Cypriot online brokerage

Fondex Global (previously known as Kawase) is a Cyprus registered online brokerage that provides financial trading in contracts for difference (CFD) on the currency markets, shares, ETFs, major indices and commodities such as precious metals; gold and crude oil.

Fondex provides financial services to both retail and institutional clients. The company is regulated by the Cyprus financial regulator, CySEC under the name TopFX and falls under the European Union's Markets in Financial Instruments Directive (MiFID).

== History ==
The company was founded in Cyprus in 2010 as TopFX. The retail operation started 5 years later branded as Kawase.

The company name was changed to Fondex Global around 2020.

== Products and services ==
Fodex provides clients the cTrader trading platform with which to trade The company's platform, provides ECN traders with greater price depth and Volume-weighted average price (VWAP).

Fondex also provides trading on mobile devices with mobile apps for both iOS and Android. The Fondex Apps offer news, support and account management functions.
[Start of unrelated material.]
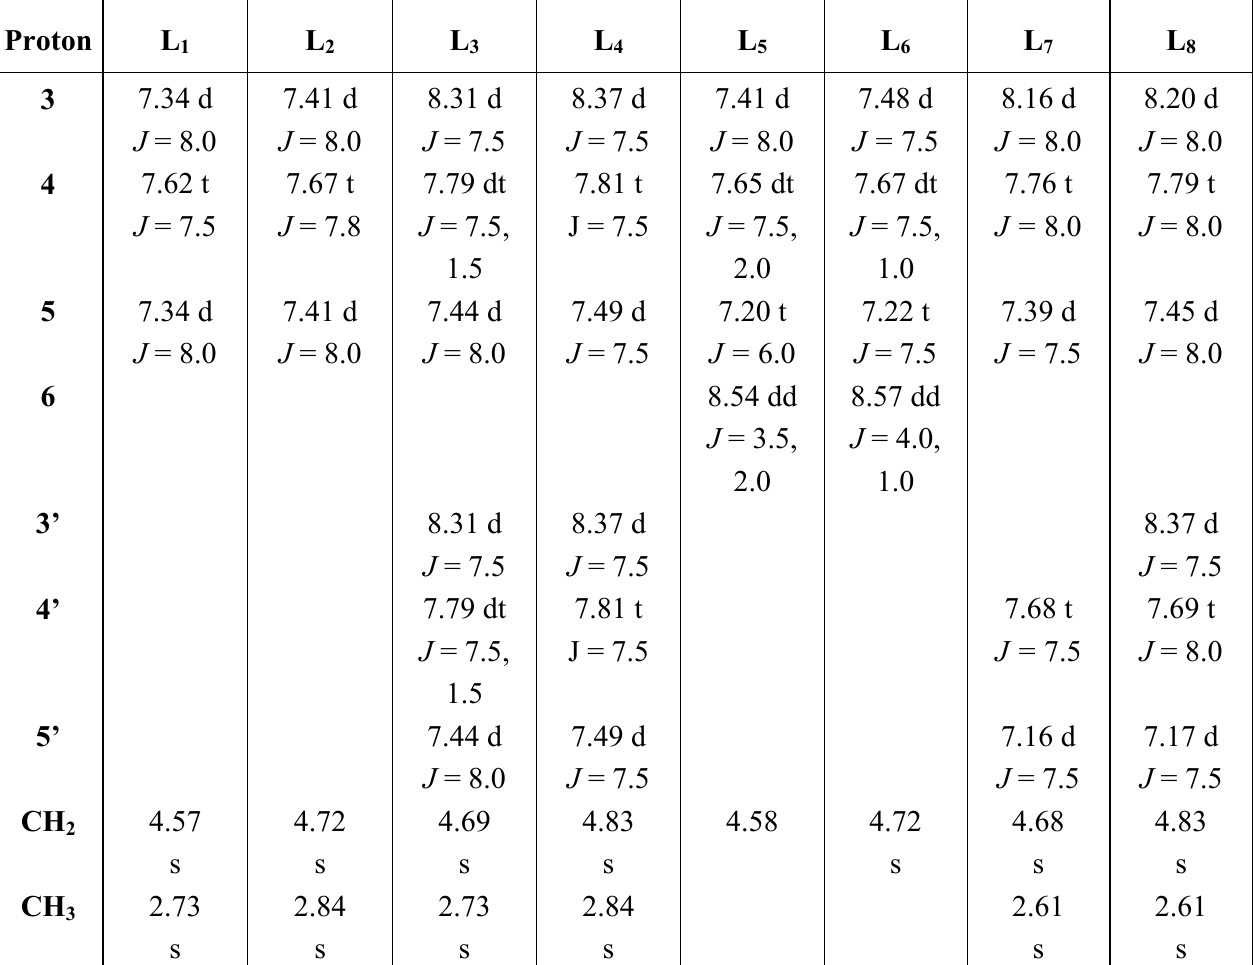
Table I . 1 H=NMR parameters of ligands L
Fondex is connected to its own aggregator, which is linked to several banks and stock exchanges to provide liquidity.

==Regulations==
Fondex Global is regulated by CySEC under the name TopFX with licence number 138/11 and falls under the European Union’s Markets in Financial Instruments Directive MiFID. Through MiFID, the company is registered with the regulators of 25 EU member states, including BaFin in Germany, the Financial Conduct Authority (FCA) in the UK and Banque De France in France.